Galen Bray is an emigrant from the war-torn Land of Princes, seeking refuge in the prosperous kingdom of Voulhire. Having secured passage to the great nation to collect his inheritance from his estranged uncle, Galen is at first ecstatic at the prospect of starting a new, quiet life in the quaint town his uncle had resided in. But the land of Voulhire is riddled with lore and mystery, and Galen soon finds himself in the midst of an adventure of greater consequence than he could ever have imagined.
Meanwhile, evil forces are lurking under the surface of this utopia. Lord Eldrus has recently become the lord of Hillport, a small town with a troubling past and little hope. While the king of the land remains preoccupied with political turmoil at the capital, Eldrus takes it upon himself to increase the town’s economic prospects and bring hope back to the townspeople. Old wounds remain, however, and the forces that once haunted the town are reluctant to remain in the past.
A good fantasy novel always requires good worldbuilding, and this novel certainly delivered. Voulhire is a well-thought-out world, as the author takes care to detail the history, religion, political system, magic, and economics of the kingdom. As the readers, we are not simply told how the world functions but instead are gradually introduced to each aspect of it as the story develops. Something that specifically helped the worldbuilding along was the multiple different perspectives that the novel is told from. Instead of focusing solely on Galen, the immigrant, we also get to hear from an outcast, a rebel, multiple people in powerful positions, and even the king. This allows us to experience the realm from each of their perspectives and then gain our own perspective of the world in relation to the story.
The multiple points of view were also beneficial in establishing a complex plot. Many fantasy novels focus either on an internal threat or an external one, but A New Arrival under Great Skies does both. All of the characters in the book have their own storylines with separate conflicts, some of which are outside forces endangering the kingdom while others are internal struggles that the characters face. This keeps the plot of the story from becoming conveniently simple, and instead makes the story a complex one filled with political intrigue and multiple antagonists.
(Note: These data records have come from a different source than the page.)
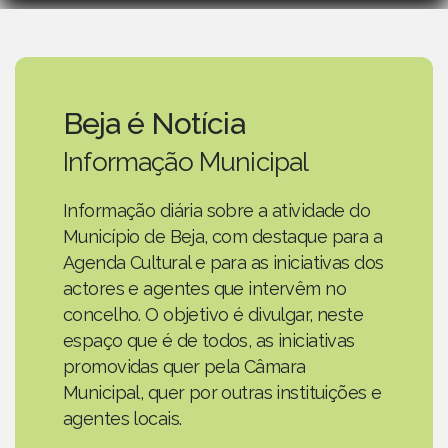
Beja é Notícia
Informação Municipal
Informação diária sobre a atividade do
Município de Beja, com destaque para a
Agenda Cultural e para as iniciativas dos
actores e agentes que intervêm no
concelho. O objetivo é divulgar, neste
espaço que é de todos, as iniciativas
promovidas quer pela Câmara
Municipal, quer por outras instituições e
agentes locais.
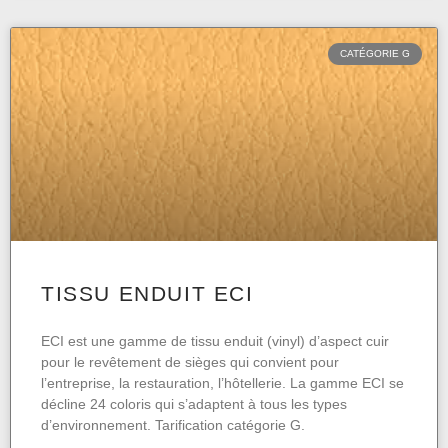
CATÉGORIE G
TISSU ENDUIT ECI
ECI est une gamme de tissu enduit (vinyl) d’aspect cuir
pour le revêtement de sièges qui convient pour
l’entreprise, la restauration, l’hôtellerie. La gamme ECI se
décline 24 coloris qui s’adaptent à tous les types
d’environnement. Tarification catégorie G.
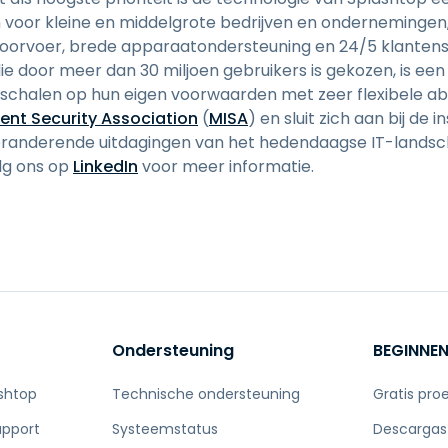
 voor kleine en middelgrote bedrijven en onderneminge
 doorvoer, brede apparaatondersteuning en 24/5 klantens
e door meer dan 30 miljoen gebruikers is gekozen, is een 
te schalen op hun eigen voorwaarden met zeer flexibele 
gent Security Association
(
MISA
) en sluit zich aan bij de
eranderende uitdagingen van het hedendaagse IT-landsc
lg ons op
LinkedIn
voor meer informatie.
Ondersteuning
BEGINNE
shtop
Technische ondersteuning
Gratis pro
upport
Systeemstatus
Descargas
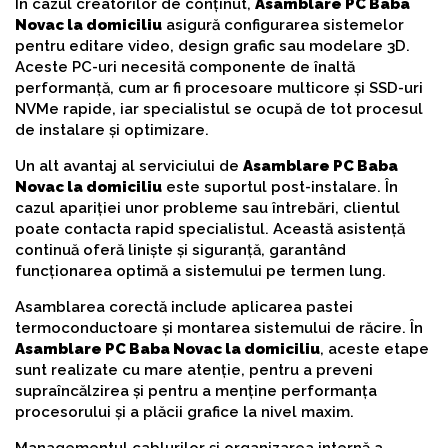
În cazul creatorilor de conținut,
Asamblare PC Baba
Novac la domiciliu
asigură configurarea sistemelor
pentru editare video, design grafic sau modelare 3D.
Aceste PC-uri necesită componente de înaltă
performanță, cum ar fi procesoare multicore și SSD-uri
NVMe rapide, iar specialistul se ocupă de tot procesul
de instalare și optimizare.
Un alt avantaj al serviciului de
Asamblare PC Baba
Novac la domiciliu
este suportul post-instalare. În
cazul apariției unor probleme sau întrebări, clientul
poate contacta rapid specialistul. Această asistență
continuă oferă liniște și siguranță, garantând
funcționarea optimă a sistemului pe termen lung.
Asamblarea corectă include aplicarea pastei
termoconductoare și montarea sistemului de răcire. În
Asamblare PC Baba Novac la domiciliu
, aceste etape
sunt realizate cu mare atenție, pentru a preveni
supraîncălzirea și pentru a menține performanța
procesorului și a plăcii grafice la nivel maxim.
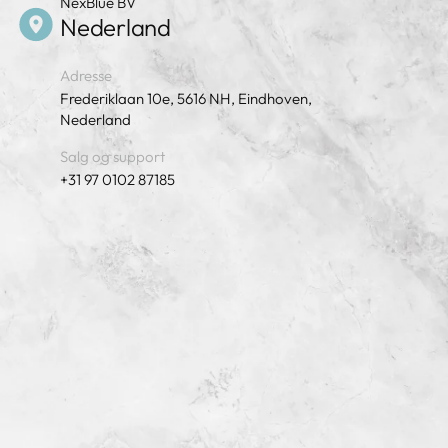
NexBlue BV
Nederland
Adresse
Frederiklaan 10e, 5616 NH, Eindhoven,
Nederland
Salg og support
+31 97 0102 87185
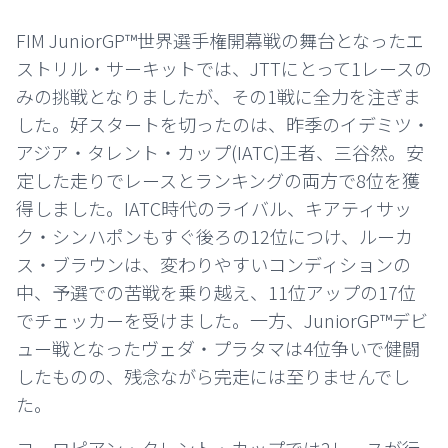
FIM JuniorGP™世界選手権開幕戦の舞台となったエ
ストリル・サーキットでは、JTTにとって1レースの
みの挑戦となりましたが、その1戦に全力を注ぎま
した。好スタートを切ったのは、昨季のイデミツ・
アジア・タレント・カップ(IATC)王者、三谷然。安
定した走りでレースとランキングの両方で8位を獲
得しました。IATC時代のライバル、キアティサッ
ク・シンハポンもすぐ後ろの12位につけ、ルーカ
ス・ブラウンは、変わりやすいコンディションの
中、予選での苦戦を乗り越え、11位アップの17位
でチェッカーを受けました。一方、JuniorGP™デビ
ュー戦となったヴェダ・プラタマは4位争いで健闘
したものの、残念ながら完走には至りませんでし
た。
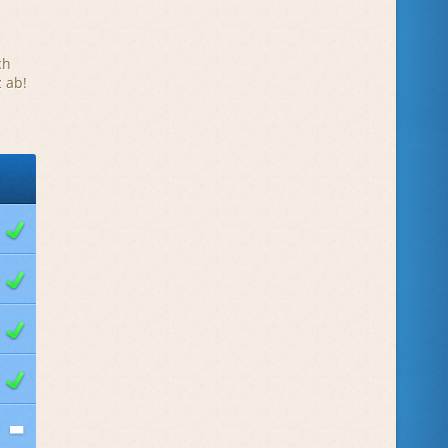
ch
 ab!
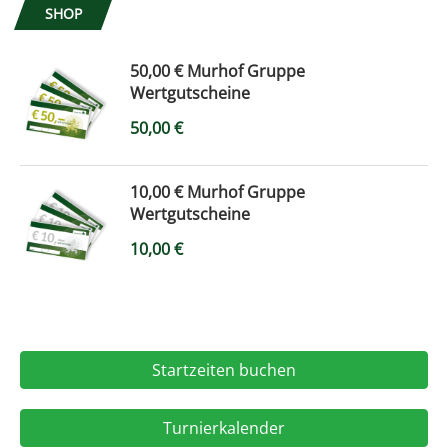
SHOP
50,00 € Murhof Gruppe
Wertgutscheine
50,00
€
10,00 € Murhof Gruppe
Wertgutscheine
10,00
€
Startzeiten buchen
Turnierkalender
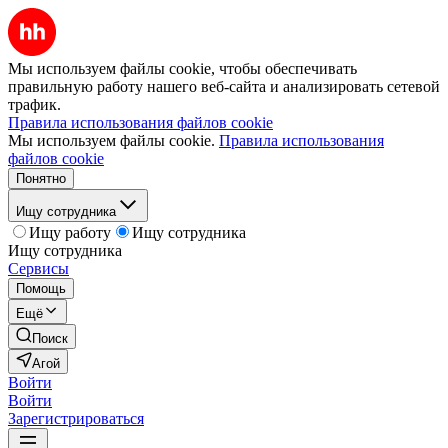
Мы используем файлы cookie, чтобы обеспечивать
правильную работу нашего веб-сайта и анализировать сетевой
трафик.
Правила использования файлов cookie
Мы используем файлы cookie.
Правила использования
файлов cookie
Понятно
Ищу сотрудника
Ищу работу
Ищу сотрудника
Ищу сотрудника
Сервисы
Помощь
Ещё
Поиск
Агой
Войти
Войти
Зарегистрироваться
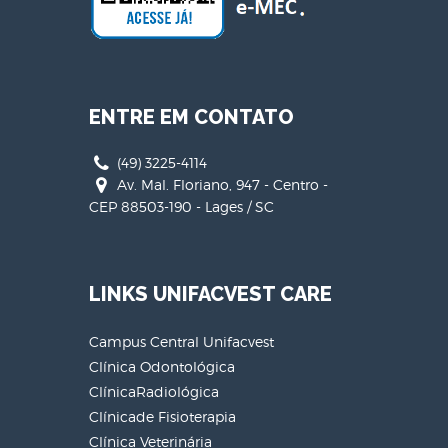
ENTRE EM CONTATO
(49) 3225-4114
Av. Mal. Floriano, 947 - Centro -
CEP 88503-190 - Lages / SC
LINKS UNIFACVEST CARE
Campus Central Unifacvest
Clínica Odontológica
ClínicaRadiológica
Clínicade Fisioterapia
Clínica Veterinária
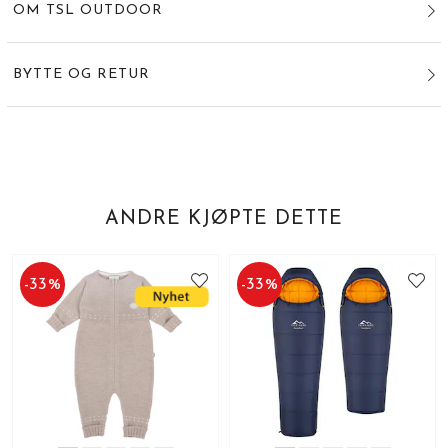
OM TSL OUTDOOR
BYTTE OG RETUR
ANDRE KJØPTE DETTE
-
33
%
-
33
%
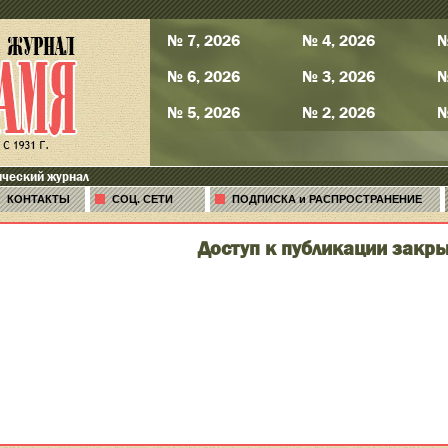
№ 7, 2026
№ 4, 2026
№
№ 6, 2026
№ 3, 2026
№
№ 5, 2026
№ 2, 2026
№
ический журнал
КОНТАКТЫ
СОЦ. СЕТИ
ПОДПИСКА и РАСПРОСТРАНЕНИЕ
Доступ к публикации закры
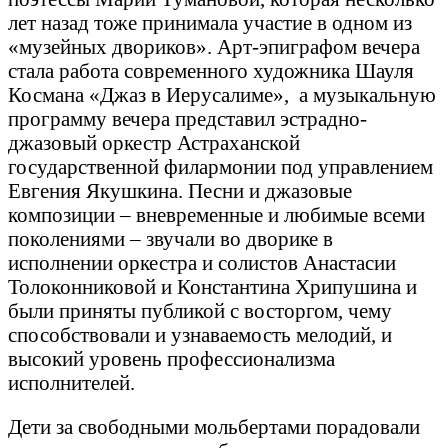
лет назад тоже принимала участие в одном из
«музейных двориков». Арт-эпиграфом вечера
стала работа современного художника Шауля
Космана «Джаз в Иерусалиме», а музыкальную
программу вечера представил эстрадно-
джазовый оркестр Астраханской
государственной филармонии под управлением
Евгения Якушкина. Песни и джазовые
композиции – вневременные и любимые всеми
поколениями – звучали во дворике в
исполнении оркестра и солистов Анастасии
Толоконниковой и Константина Хрипушина и
были приняты публикой с восторгом, чему
способствовали и узнаваемость мелодий, и
высокий уровень профессионализма
исполнителей.
Дети за свободными мольбертами порадовали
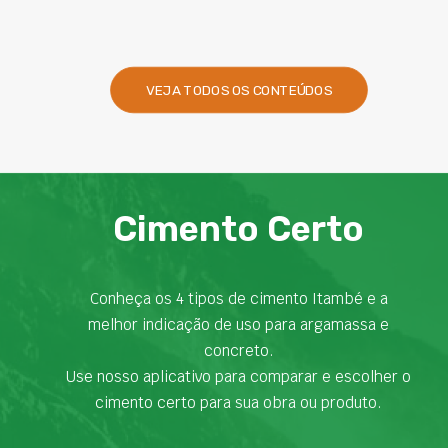
VEJA TODOS OS CONTEÚDOS
Cimento Certo
Conheça os 4 tipos de cimento Itambé e a
melhor indicação de uso para argamassa e
concreto.
Use nosso aplicativo para comparar e escolher o
cimento certo para sua obra ou produto.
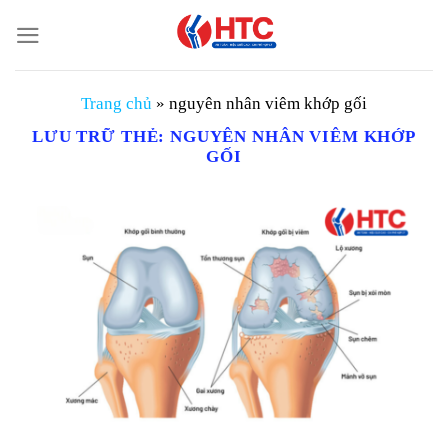
Chuyển
đến
nội
dung
Trang chủ
»
nguyên nhân viêm khớp gối
LƯU TRỮ THẺ:
NGUYÊN NHÂN VIÊM KHỚP
GỐI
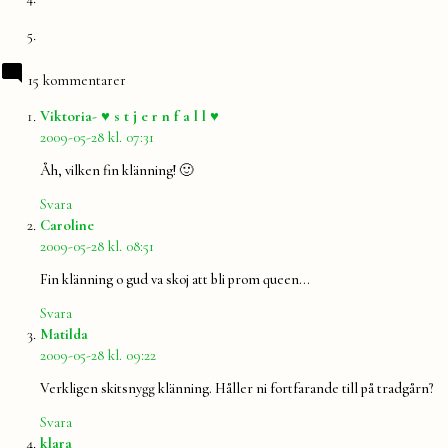
15 kommentarer
säger:
Viktoria- ♥ s t j e r n f a l l ♥
2009-05-28 kl. 07:31
Åh, vilken fin klänning! 🙂
Svara
säger:
Caroline
2009-05-28 kl. 08:51
Fin klänning o gud va skoj att bli prom queen…
Svara
säger:
Matilda
2009-05-28 kl. 09:22
Verkligen skitsnygg klänning. Håller ni fortfarande till på tradgårn?
Svara
säger:
klara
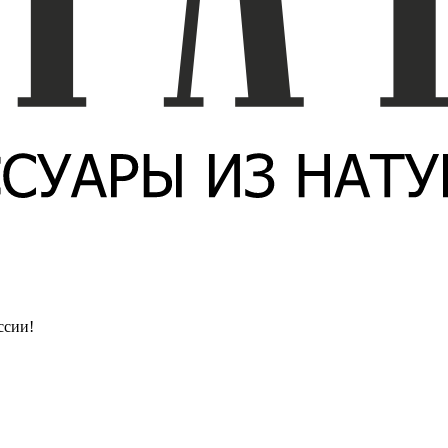
ссии!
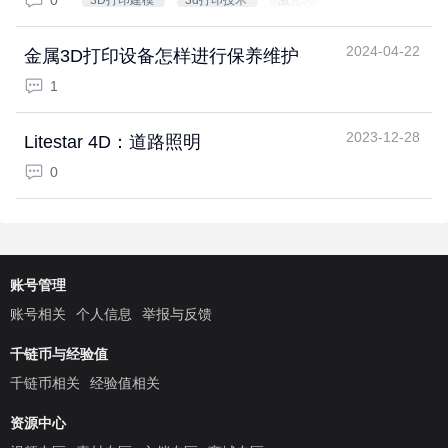
0
3D打印建模
3d打印技术
激光3d打
印
2024-04-22
金属3D打印设备怎样进行保养维护
1
2023-12-28
Litestar 4D：道路照明
0
账号管理
账号相关
个人信息
举报与反馈
千链币与经验值
千链币相关
经验值相关
资源中心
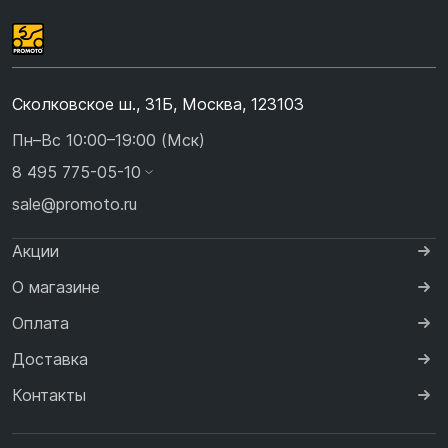
Сколковское ш., 31Б, Москва, 123103
Пн–Вс 10:00–19:00 (Мск)
8 495 775-05-10
sale@promoto.ru
Акции
О магазине
Оплата
Доставка
Контакты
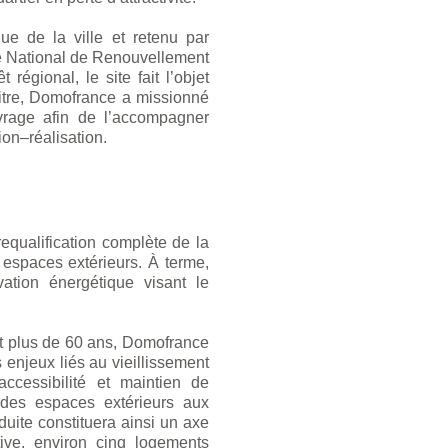
ique de la ville et retenu par
 National de Renouvellement
régional, le site fait l’objet
 titre, Domofrance a missionné
rage afin de l’accompagner
ion–réalisation.
 requalification complète de la
s espaces extérieurs. À terme,
ation énergétique visant le
ant plus de 60 ans, Domofrance
 enjeux liés au vieillissement
 accessibilité et maintien de
 des espaces extérieurs aux
uite constituera ainsi un axe
ve, environ cinq logements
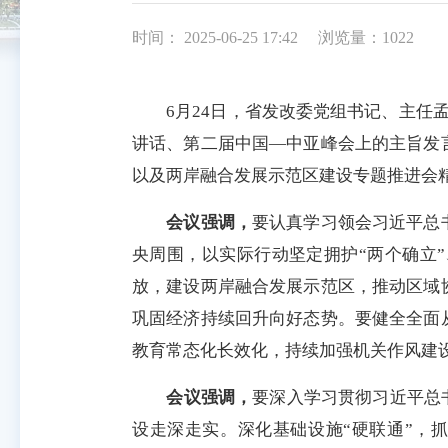
时间： 2025-06-25 17:42
浏览量：1022
6月24日，省发改委党组书记、主任孟
讲话、第二届中国—中亚峰会上的主旨发
以及两岸融合发展示范区建设专题推进会
会议强调，
要认真学习领会习近平总
央周围，以实际行动坚定拥护“两个确立
放，建设两岸融合发展示范区，推动区域
巩固经济持续回升向好态势。要健全全面
教育常态化长效化，持续加强机关作风建
会议强调，
要深入学习贯彻习近平总
设走深走实。深化基础设施“硬联通”，抓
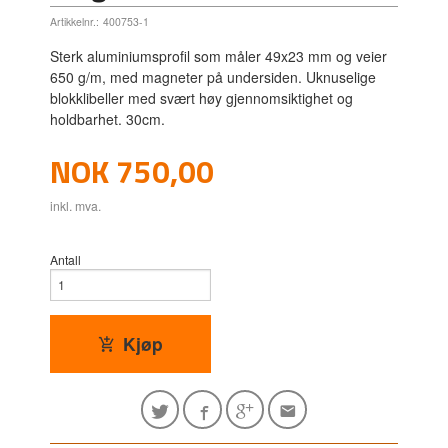
Artikkelnr.:
400753-1
Sterk aluminiumsprofil som måler 49x23 mm og veier
650 g/m, med magneter på undersiden. Uknuselige
blokklibeller med svært høy gjennomsiktighet og
holdbarhet. 30cm.
Pris
NOK
750,00
inkl. mva.
Antall
Kjøp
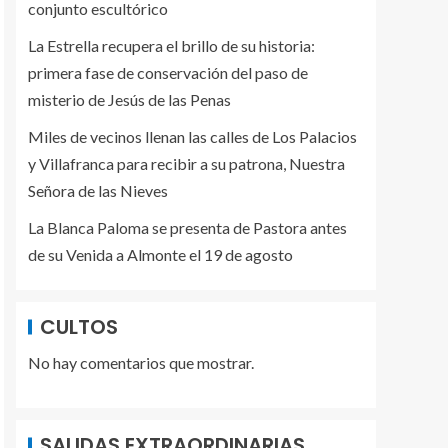
conjunto escultórico
La Estrella recupera el brillo de su historia:
primera fase de conservación del paso de
misterio de Jesús de las Penas
Miles de vecinos llenan las calles de Los Palacios
y Villafranca para recibir a su patrona, Nuestra
Señora de las Nieves
La Blanca Paloma se presenta de Pastora antes
de su Venida a Almonte el 19 de agosto
CULTOS
No hay comentarios que mostrar.
SALIDAS EXTRAORDINARIAS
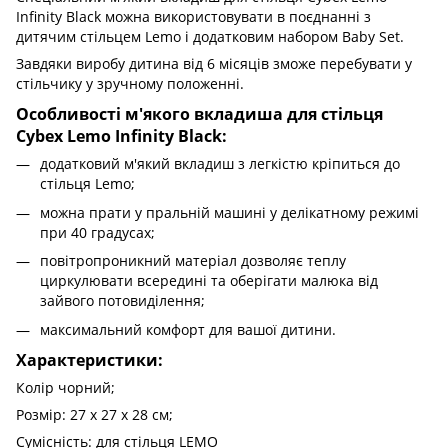
Infinity Black можна використовувати в поєднанні з
дитячим стільцем Lemo і додатковим набором Baby Set.
Завдяки виробу дитина від 6 місяців зможе перебувати у
стільчику у зручному положенні.
Особливості м'якого вкладиша для стільця
Cybex Lemo Infinity Black:
додатковий м'який вкладиш з легкістю кріпиться до
стільця Lemo;
можна прати у пральній машині у делікатному режимі
при 40 градусах;
повітропроникний матеріал дозволяє теплу
циркулювати всередині та оберігати малюка від
зайвого потовиділення;
максимальний комфорт для вашої дитини.
Характеристики:
Колір чорний;
Розмір: 27 x 27 x 28 см;
Сумісність: для стільця LEMO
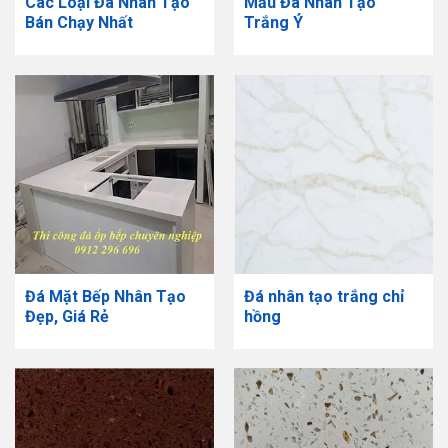
Các Loại Đá Nhân Tạo
Mẫu Đá Nhân Tạo
Bán Chạy Nhất
Trắng Ý
Đá Mặt Bếp Nhân Tạo
Đá nhân tạo trắng chỉ
Đẹp, Giá Rẻ
hồng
The only fault I find with the plot is Galen’s storyline, which was rather boring compared to the other characters’. I can see how his story may become important in later books, but I was unpleasantly surprised that the weakest plotline was the one following the main character.
My only other complaint about the novel is regarding the characters. Most of the main characters have a likable quality to them, which makes them easy characters to root for. However, I would have preferred to see some dynamic personalities to them besides those charming aspects, especially in perpetually-cheerful Galen. Even the villains of the story seem evil for evil's sake, and I sincerely wanted to have an understanding of the other side’s motivations and justifications.
Overall, I had a wonderful time reading this novel, and I am sure any fellow fantasy readers will as well. I would advise against younger audiences reading this book, however, as it contains many instances of profanity. Though there were a few aspects of the story that I think could have been improved on, my enjoyment of the novel greatly outweighs my reservations, to the extent that I did not even notice them until after finishing the novel. Because of these reasons, and because I found the book to be well-edited, I give this novel a rating of 4 out of 4 stars.